Anyway, I stepped into the checkout line behind five or six other customers and the clerk asked, "Did you see our weekly special," directing the guy who just needed AA batteries to the Diet Snapple Singles to Go Peach Tea packets sitting on the countertop. "Only $1.99 a box."
"YeahIsawitthanks," the guy was forced to respond in order to successfully get the hell out of Walgreens and back into powering up whatever electronic device had just died and ruined his day. His tromping away cleared the counter for the next lady.
"Did you see our weekly special," the clerk asked her, this time making a Vanna White-like gesture with his hands. "Only $1.99 a box."
"Oh my. No, I didn't," the woman courteously responded, encouraging the clerk to go into great detail over the steal of a deal that is powdered drink mix. I motioned as if I was blowing my brains out to whoever was watching.
I motioned as if I was blowing my brains out to whoever was watching.
This went on in various permutations through the next four customers, to the point where I actually had to ponder how many jerks it must have taken to conceive of this ridiculous scheme. When I finally arrived at the register, low and behold, I found my answer. There, attached to the point-of-purchase display, was a little handwritten sign:
IF WE DON'T MENTION OUR WEEKLY SPECIAL, IT'S YOURS FREE!
It was all the answer I needed. While there may be more jerks in play here, here's the few that I'm certain exist:
Jerk #1: Mid-Level Regional Sales Marketing Manager Guy
This is the jerk who devised of this plan, probably a former Best Buy employee familiar with selling Warranty Protection Plans at the checkout counter. What he failed to consider in his brilliant equation, however, was the fact that those annoying warranty protection plans are a goldmine for Best Buy, whereas drink mix, well... not so much. Semi-annoying sales pitch at Best Buy = $50+. Super-annoying sales pitch at Walgreens = 50¢. You do the math.
Jerk #2: Overzealous Checkout Dude
This is the jerk who actually asks every person in line if they want powdered drink mix, never minding the fact that we were all so obviously within earshot when the first person was asked. Even though he's a jerk, too, I can't really blame Overzealous Checkout Dude. We all know that if he doesn't ask and somebody gets a free Snapple out of him, he is most definitely getting a frowny face sticker next to his name on the board in the break room.
We all know that if he doesn't ask and somebody gets a free Snapple out of him, he is most definitely getting a frowny face sticker next to his name on the board in the break room.
There was a nice checkout girl in the line next to ours who wasn't propositioning every single person in line, because it was obvious she found the whole situation idiotic.
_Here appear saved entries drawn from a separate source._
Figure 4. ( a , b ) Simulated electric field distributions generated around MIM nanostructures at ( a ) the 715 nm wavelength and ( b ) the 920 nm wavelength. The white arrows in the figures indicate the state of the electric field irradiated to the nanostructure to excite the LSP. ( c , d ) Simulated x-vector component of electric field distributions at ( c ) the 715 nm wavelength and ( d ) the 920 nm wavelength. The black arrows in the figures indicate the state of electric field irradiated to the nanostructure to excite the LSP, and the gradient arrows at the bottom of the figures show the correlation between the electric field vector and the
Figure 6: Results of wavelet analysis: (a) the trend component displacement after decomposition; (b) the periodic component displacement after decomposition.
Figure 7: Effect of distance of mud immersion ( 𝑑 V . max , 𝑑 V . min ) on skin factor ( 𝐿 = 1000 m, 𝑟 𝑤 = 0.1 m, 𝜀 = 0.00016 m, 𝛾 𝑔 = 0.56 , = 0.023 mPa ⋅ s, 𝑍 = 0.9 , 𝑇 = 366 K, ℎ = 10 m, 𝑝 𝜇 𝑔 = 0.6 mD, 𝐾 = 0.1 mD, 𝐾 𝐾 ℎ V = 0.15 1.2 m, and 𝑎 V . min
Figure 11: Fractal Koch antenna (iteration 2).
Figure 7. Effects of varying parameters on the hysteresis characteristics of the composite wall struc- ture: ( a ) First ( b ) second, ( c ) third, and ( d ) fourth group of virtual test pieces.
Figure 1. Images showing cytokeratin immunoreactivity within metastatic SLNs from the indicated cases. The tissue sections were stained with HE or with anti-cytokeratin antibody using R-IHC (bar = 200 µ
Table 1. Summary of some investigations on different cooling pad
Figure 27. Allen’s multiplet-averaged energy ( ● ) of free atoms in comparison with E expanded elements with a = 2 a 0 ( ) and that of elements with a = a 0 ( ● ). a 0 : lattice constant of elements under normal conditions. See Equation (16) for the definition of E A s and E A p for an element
I'm certain she'll be fired soon, probably for her Snapple demerits alone, and move on to being a lawyer or doctor or something.
Jerk #3: You, The Customer, Who Makes This All Possible
Most of us don't really want powdered drink mix downtown in the middle of the day. But they tempt us and taunt us with that silly sign, and we find ourselves hoping they forget to ask:
"C'mon... don't ask... don't ask... don't ask... don't ask... WHOOPEE! FREE DRINK MIX!"
I know this is how it works, because if it didn't, Overzealous Checkout Dude would not subject himself to the torture. He would simply stop asking and no one would know the difference. But sadly, somewhere out there, lurking in the streets and shopping malls of America, there are customers who actually demand their free junk. Though they have absolutely no need for it, these special people simply don't have the mechanism in their brain that says, "Whoa, stop. Shut up. Do not make the checkout person feel like dirt this afternoon."
It's rough out there. But then again, it's America. In a land filled with advertisers, consumers, marketeers, and money makers, does it really matter what we need? We just want to win.